**ABOUT THIS EXERCISE:** Output the entries below without any alteration.

(Body or hand keypoint data)
[Start of section]

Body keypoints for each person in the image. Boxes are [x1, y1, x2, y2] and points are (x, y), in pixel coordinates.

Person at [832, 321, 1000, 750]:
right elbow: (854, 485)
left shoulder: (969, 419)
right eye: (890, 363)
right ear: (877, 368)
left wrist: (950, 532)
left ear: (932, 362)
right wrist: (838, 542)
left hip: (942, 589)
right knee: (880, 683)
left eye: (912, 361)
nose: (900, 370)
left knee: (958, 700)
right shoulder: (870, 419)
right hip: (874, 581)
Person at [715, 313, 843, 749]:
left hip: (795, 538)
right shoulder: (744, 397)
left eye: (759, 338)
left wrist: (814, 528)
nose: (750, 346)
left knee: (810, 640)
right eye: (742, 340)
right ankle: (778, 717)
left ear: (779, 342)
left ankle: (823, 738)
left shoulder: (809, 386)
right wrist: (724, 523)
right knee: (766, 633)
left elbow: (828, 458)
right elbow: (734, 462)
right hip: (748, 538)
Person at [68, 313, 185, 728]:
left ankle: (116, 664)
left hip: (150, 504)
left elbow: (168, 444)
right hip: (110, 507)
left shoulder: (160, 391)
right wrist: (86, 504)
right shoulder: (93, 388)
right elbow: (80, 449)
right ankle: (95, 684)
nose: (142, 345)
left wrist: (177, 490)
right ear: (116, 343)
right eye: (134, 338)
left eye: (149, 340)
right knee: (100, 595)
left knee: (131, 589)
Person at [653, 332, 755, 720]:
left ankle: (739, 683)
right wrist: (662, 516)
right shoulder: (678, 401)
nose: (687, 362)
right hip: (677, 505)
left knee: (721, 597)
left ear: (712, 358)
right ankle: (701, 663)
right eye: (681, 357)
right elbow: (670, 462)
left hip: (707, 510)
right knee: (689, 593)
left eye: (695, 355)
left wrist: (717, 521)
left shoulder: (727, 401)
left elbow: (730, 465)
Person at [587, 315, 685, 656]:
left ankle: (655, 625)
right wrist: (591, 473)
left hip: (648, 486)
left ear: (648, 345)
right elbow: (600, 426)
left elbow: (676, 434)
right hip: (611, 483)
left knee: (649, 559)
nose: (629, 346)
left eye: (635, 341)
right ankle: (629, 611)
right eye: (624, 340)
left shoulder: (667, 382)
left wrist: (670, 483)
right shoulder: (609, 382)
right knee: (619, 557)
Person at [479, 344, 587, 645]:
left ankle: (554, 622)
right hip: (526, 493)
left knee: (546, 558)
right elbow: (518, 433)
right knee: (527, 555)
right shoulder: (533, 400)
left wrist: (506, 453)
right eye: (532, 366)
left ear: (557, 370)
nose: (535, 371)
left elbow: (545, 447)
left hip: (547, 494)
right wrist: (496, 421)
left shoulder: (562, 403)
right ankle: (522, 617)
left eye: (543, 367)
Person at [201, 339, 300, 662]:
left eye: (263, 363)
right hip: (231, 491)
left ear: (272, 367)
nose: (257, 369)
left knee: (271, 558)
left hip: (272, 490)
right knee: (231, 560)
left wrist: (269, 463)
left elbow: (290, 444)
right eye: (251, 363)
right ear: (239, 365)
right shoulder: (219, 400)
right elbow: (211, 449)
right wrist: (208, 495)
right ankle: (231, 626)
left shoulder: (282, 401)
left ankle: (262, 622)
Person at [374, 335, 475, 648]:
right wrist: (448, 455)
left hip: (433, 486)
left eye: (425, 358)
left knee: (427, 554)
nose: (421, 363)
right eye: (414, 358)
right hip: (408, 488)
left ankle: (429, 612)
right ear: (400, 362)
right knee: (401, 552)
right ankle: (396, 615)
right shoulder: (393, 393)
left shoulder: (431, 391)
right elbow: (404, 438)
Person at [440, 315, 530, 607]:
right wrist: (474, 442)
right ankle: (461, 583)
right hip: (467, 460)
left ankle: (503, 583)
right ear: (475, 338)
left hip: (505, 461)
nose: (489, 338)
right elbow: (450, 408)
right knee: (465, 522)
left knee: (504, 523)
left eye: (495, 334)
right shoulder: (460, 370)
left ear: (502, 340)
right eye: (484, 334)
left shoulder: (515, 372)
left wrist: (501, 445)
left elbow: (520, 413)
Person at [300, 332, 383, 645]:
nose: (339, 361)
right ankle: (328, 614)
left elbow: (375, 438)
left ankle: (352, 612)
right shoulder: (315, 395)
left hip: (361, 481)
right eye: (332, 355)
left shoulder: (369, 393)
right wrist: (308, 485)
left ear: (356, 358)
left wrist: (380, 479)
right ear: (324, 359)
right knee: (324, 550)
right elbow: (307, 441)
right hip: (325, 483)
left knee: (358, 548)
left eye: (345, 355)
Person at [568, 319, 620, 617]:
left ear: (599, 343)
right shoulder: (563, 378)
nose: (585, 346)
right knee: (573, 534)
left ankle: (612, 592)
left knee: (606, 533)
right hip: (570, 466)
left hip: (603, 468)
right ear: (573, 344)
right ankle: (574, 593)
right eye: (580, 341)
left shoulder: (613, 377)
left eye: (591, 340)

[End of section]

**RESULT FOR THIS TASK:**
Body keypoints for each person in the image. Boxes are [x1, y1, x2, y2] and points are (x, y), in pixel coordinates.

Person at [832, 321, 1000, 750]:
right elbow: (854, 485)
left shoulder: (969, 419)
right eye: (890, 363)
right ear: (877, 368)
left wrist: (950, 532)
left ear: (932, 362)
right wrist: (838, 542)
left hip: (942, 589)
right knee: (880, 683)
left eye: (912, 361)
nose: (900, 370)
left knee: (958, 700)
right shoulder: (870, 419)
right hip: (874, 581)
Person at [715, 313, 843, 749]:
left hip: (795, 538)
right shoulder: (744, 397)
left eye: (759, 338)
left wrist: (814, 528)
nose: (750, 346)
left knee: (810, 640)
right eye: (742, 340)
right ankle: (778, 717)
left ear: (779, 342)
left ankle: (823, 738)
left shoulder: (809, 386)
right wrist: (724, 523)
right knee: (766, 633)
left elbow: (828, 458)
right elbow: (734, 462)
right hip: (748, 538)
Person at [68, 313, 185, 728]:
left ankle: (116, 664)
left hip: (150, 504)
left elbow: (168, 444)
right hip: (110, 507)
left shoulder: (160, 391)
right wrist: (86, 504)
right shoulder: (93, 388)
right elbow: (80, 449)
right ankle: (95, 684)
nose: (142, 345)
left wrist: (177, 490)
right ear: (116, 343)
right eye: (134, 338)
left eye: (149, 340)
right knee: (100, 595)
left knee: (131, 589)
Person at [653, 332, 755, 720]:
left ankle: (739, 683)
right wrist: (662, 516)
right shoulder: (678, 401)
nose: (687, 362)
right hip: (677, 505)
left knee: (721, 597)
left ear: (712, 358)
right ankle: (701, 663)
right eye: (681, 357)
right elbow: (670, 462)
left hip: (707, 510)
right knee: (689, 593)
left eye: (695, 355)
left wrist: (717, 521)
left shoulder: (727, 401)
left elbow: (730, 465)
Person at [587, 315, 685, 656]:
left ankle: (655, 625)
right wrist: (591, 473)
left hip: (648, 486)
left ear: (648, 345)
right elbow: (600, 426)
left elbow: (676, 434)
right hip: (611, 483)
left knee: (649, 559)
nose: (629, 346)
left eye: (635, 341)
right ankle: (629, 611)
right eye: (624, 340)
left shoulder: (667, 382)
left wrist: (670, 483)
right shoulder: (609, 382)
right knee: (619, 557)
Person at [479, 344, 587, 645]:
left ankle: (554, 622)
right hip: (526, 493)
left knee: (546, 558)
right elbow: (518, 433)
right knee: (527, 555)
right shoulder: (533, 400)
left wrist: (506, 453)
right eye: (532, 366)
left ear: (557, 370)
nose: (535, 371)
left elbow: (545, 447)
left hip: (547, 494)
right wrist: (496, 421)
left shoulder: (562, 403)
right ankle: (522, 617)
left eye: (543, 367)
Person at [201, 339, 300, 662]:
left eye: (263, 363)
right hip: (231, 491)
left ear: (272, 367)
nose: (257, 369)
left knee: (271, 558)
left hip: (272, 490)
right knee: (231, 560)
left wrist: (269, 463)
left elbow: (290, 444)
right eye: (251, 363)
right ear: (239, 365)
right shoulder: (219, 400)
right elbow: (211, 449)
right wrist: (208, 495)
right ankle: (231, 626)
left shoulder: (282, 401)
left ankle: (262, 622)
Person at [374, 335, 475, 648]:
right wrist: (448, 455)
left hip: (433, 486)
left eye: (425, 358)
left knee: (427, 554)
nose: (421, 363)
right eye: (414, 358)
right hip: (408, 488)
left ankle: (429, 612)
right ear: (400, 362)
right knee: (401, 552)
right ankle: (396, 615)
right shoulder: (393, 393)
left shoulder: (431, 391)
right elbow: (404, 438)
Person at [440, 315, 530, 607]:
right wrist: (474, 442)
right ankle: (461, 583)
right hip: (467, 460)
left ankle: (503, 583)
right ear: (475, 338)
left hip: (505, 461)
nose: (489, 338)
right elbow: (450, 408)
right knee: (465, 522)
left knee: (504, 523)
left eye: (495, 334)
right shoulder: (460, 370)
left ear: (502, 340)
right eye: (484, 334)
left shoulder: (515, 372)
left wrist: (501, 445)
left elbow: (520, 413)
Person at [300, 332, 383, 645]:
nose: (339, 361)
right ankle: (328, 614)
left elbow: (375, 438)
left ankle: (352, 612)
right shoulder: (315, 395)
left hip: (361, 481)
right eye: (332, 355)
left shoulder: (369, 393)
right wrist: (308, 485)
left ear: (356, 358)
left wrist: (380, 479)
right ear: (324, 359)
right knee: (324, 550)
right elbow: (307, 441)
right hip: (325, 483)
left knee: (358, 548)
left eye: (345, 355)
Person at [568, 319, 620, 617]:
left ear: (599, 343)
right shoulder: (563, 378)
nose: (585, 346)
right knee: (573, 534)
left ankle: (612, 592)
left knee: (606, 533)
right hip: (570, 466)
left hip: (603, 468)
right ear: (573, 344)
right ankle: (574, 593)
right eye: (580, 341)
left shoulder: (613, 377)
left eye: (591, 340)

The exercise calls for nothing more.